Obtaining a candidate matching word set ws (c)_i) And then, further screening is needed, and for any word in the candidate matching word set, if the word is a substring of another word in the candidate matching word set, the word is filtered and removed from the candidate matching word set. The reason for this is: 1) a complete word generally better conforms to information in the context of Chinese characters, for example, the "changjiang bridge" in "changjiang bridge in Nanjing city" is more suitable as a candidate word for "long" than "changjiang bridge"; 2) the interference in the process of fusing the dictionary and the pinyin characteristics based on the attention mechanism is reduced, so that the attention is more likely to select the word which best meets the context information of the Chinese character from the candidate word list.

By word vector lookup table (lookup table)^wGathering the screened matched words ws (c)_i) Mapping the words in (1) into word vectors to obtain matched word feature codes WE (c)_i)：

WE(c_i)＝e^w(ws(c_i))

Wherein e is^wDerived from the pre-trained word vectors that have been trained, remain unchanged during the training process. And then, performing word segmentation and marking on the position of the Chinese character in the matched word. Suppose B represents Chinese character c_iAt the beginning of the word, M represents the Chinese character c_iIn the middle of the word, E represents the Chinese character c_iAt the end of the word. Chinese character c_iMatching different words to result in different sequences of word segmentation, so it is necessary to match Chinese character c_iThe word segmentation marks in the matched words are also integrated into the dictionary features, so that the difference between different matched words is further highlighted. For Chinese character c_iCandidate matching word set ws (c)_i) Arbitrary word w of_jLet seg (w)_j) E { B, M, E } represents Hanzi c_iAt w_jWord segmentation markers in (1). If START (w)_j) Denotes w_jIndex of the starting position in the sequence X, END (w)_j) Denotes w_jIndex of the end position in the sequence X, seg (w)_j) The calculation formula of (c) is defined as follows:

for Chinese character c_iCandidate matching word set ws (c)_i) All the words in the above formula can be used to obtain segs (c)_i)：

Wherein segs (c)_i) Denotes c_iA set of word segmentation markers in all the matched words is searched by a word segmentation marker vector lookup table e^segWill segs (c)_i) Mapping of participle tags to one-hot vector participle tag code SEGE (c)_i)：

SEGE(c_i)＝e^seg(segs(c_i))

Each dimension of the one-hot vector corresponds to each bit element in the set B,, respectively. Wherein [1,0,0] corresponds to B, [0,1,0] corresponds to M, and [0,0,1] corresponds to E.

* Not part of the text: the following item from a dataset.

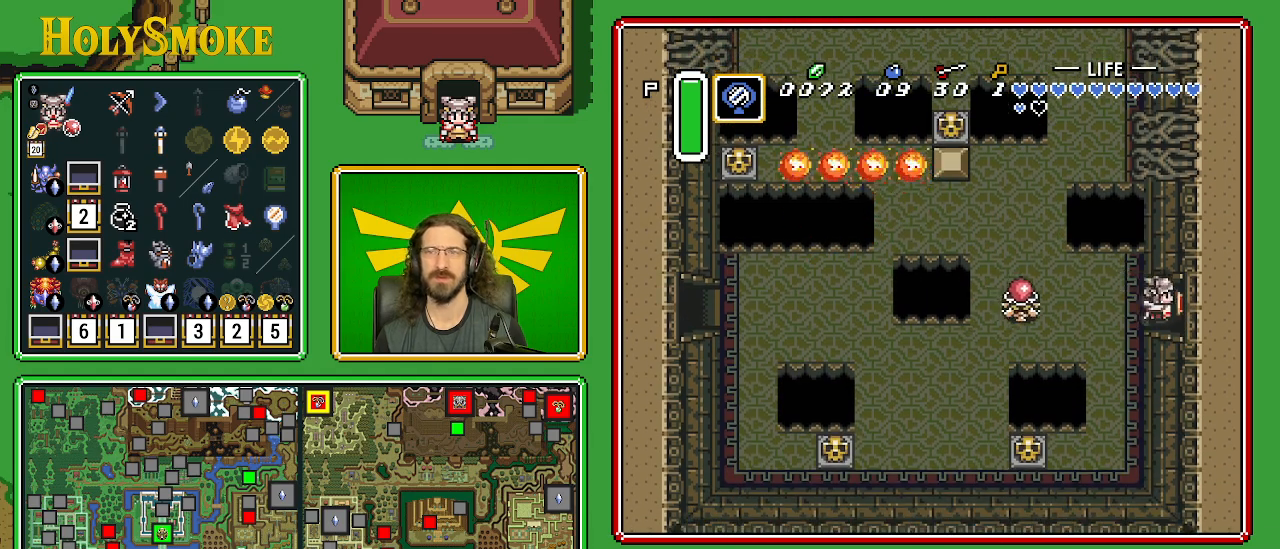
{"buttons": ["DPAD_RIGHT"], "events": []}
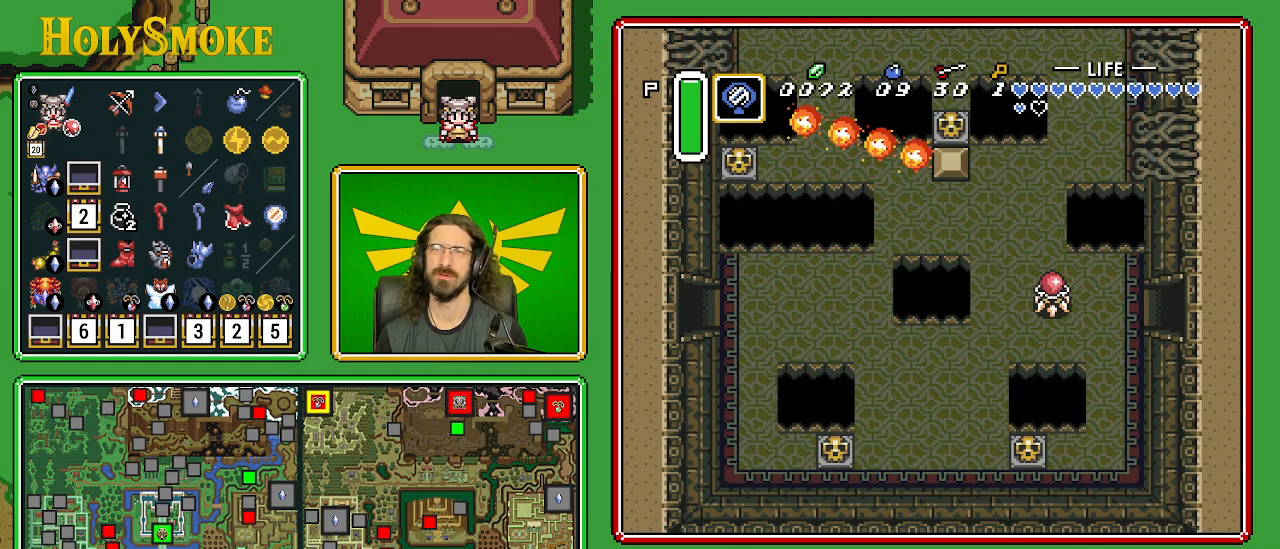
{"buttons": [], "events": [[200, "DPAD_RIGHT", "up"]]}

Chinese character c_iSegmentation tagging encoding SEGE in matching words (c)_i) Characteristic coding WE (c) with matching words_i) Splicing on coding dimension to obtain Chinese character c_iFinal dictionary feature encoding LE (c)_i)：

LE(c_i)＝[SEGE(c_i)；WE(c_i)]

The pinyin feature construction stage corresponds to the technical scheme step (2). The specific implementation mode is as follows: including the soft sound, the pinyin has 5 tones, such as "chang", "ch ā ng", "ch a ng", and "ch a ng". If an entity is to be extracted from the sentence "Changjiang bridge in Nanjing city", when the "long" in the sentence generates the sound "ch" ng ", the sentence is broken into" Changjiang bridge in Nanjing city ", and the" Changjiang bridge "is extracted as a place name entity; when the long pronunciation in the sentence is zh { hacao } ng, the sentence is broken into a Nanjing Xichanghuangqiao, and the Nanjing Xichangqiao is extracted as a name entity. The situation that the pinyin characteristics of the Chinese characters in the sentences influence the entity extraction accuracy is explained.

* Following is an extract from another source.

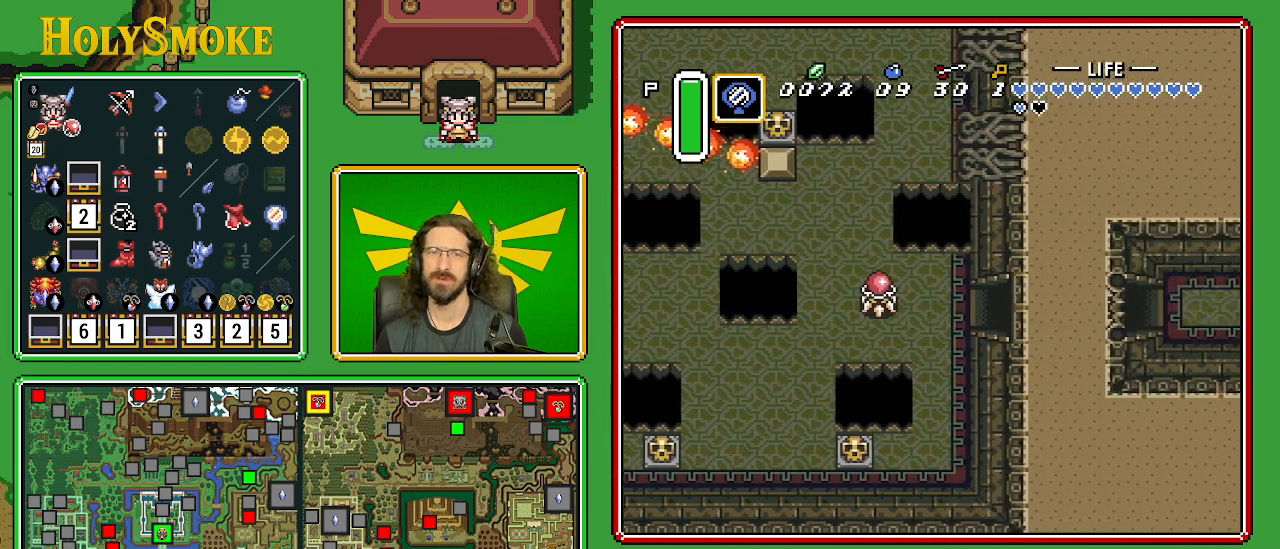
{"buttons": ["DPAD_RIGHT"], "events": [[200, "DPAD_RIGHT", "down"]]}
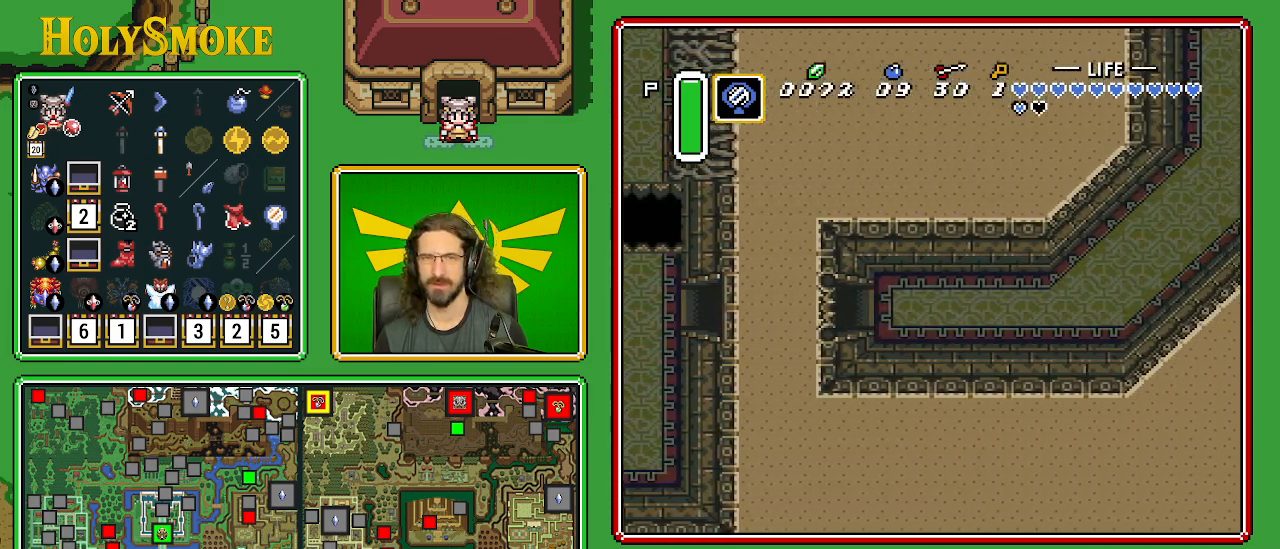
{"buttons": ["DPAD_RIGHT"], "events": []}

For any Chinese character c in the input Chinese character sequence X_iTo obtain the candidate word set ws (c)_i) Then, using Chinese phonetic software (e.g. pypinyin), according to Chinese character c_iMeaning pair c in matching words_iThe pinyin is marked to obtain a candidate matching word set ws (c)_i) Corresponding pinyin collection pys (c)_i). Then, look up table e by Pinyin vector^pyPys (c)_i) The Pinyin in (1) is mapped into a Pinyin vector to obtain a Pinyin feature code PYE (c)_i)：

PYE(c_i)＝e^py(pys(c_i))

Wherein, the pinyin vector lookup table e^pyThe method is characterized in that an external Chinese corpus (for example, a Chinese Wikipedia corpus) is converted into pinyin by utilizing Chinese pinyin software, and then the pinyin is obtained by training a Skip-gram method based on Word2 Vec. Data preprocessing stage prior to word vector training, since the outer Chinese corpus may contain numbers, English, or other non-phonetic symbolsParagraph, the present invention converts English into "[ ENG]", the number is converted to" [ DIGIT]", other characters without pinyin are converted into" UNK ""]”。

An exemplary diagram of dictionary and pinyin feature construction is shown in fig. 2. The matching results for "city" and "long" are given in the figure, where w_i,jRepresenting a sequence fragment c_i,c_i+1,…,c_jThe words formed. It can be seen that "Yangtze river" is not included in the matching results of "Yangtze river" because "Yangtze river" is filtered because it is a substring of "Yangtze river bridge".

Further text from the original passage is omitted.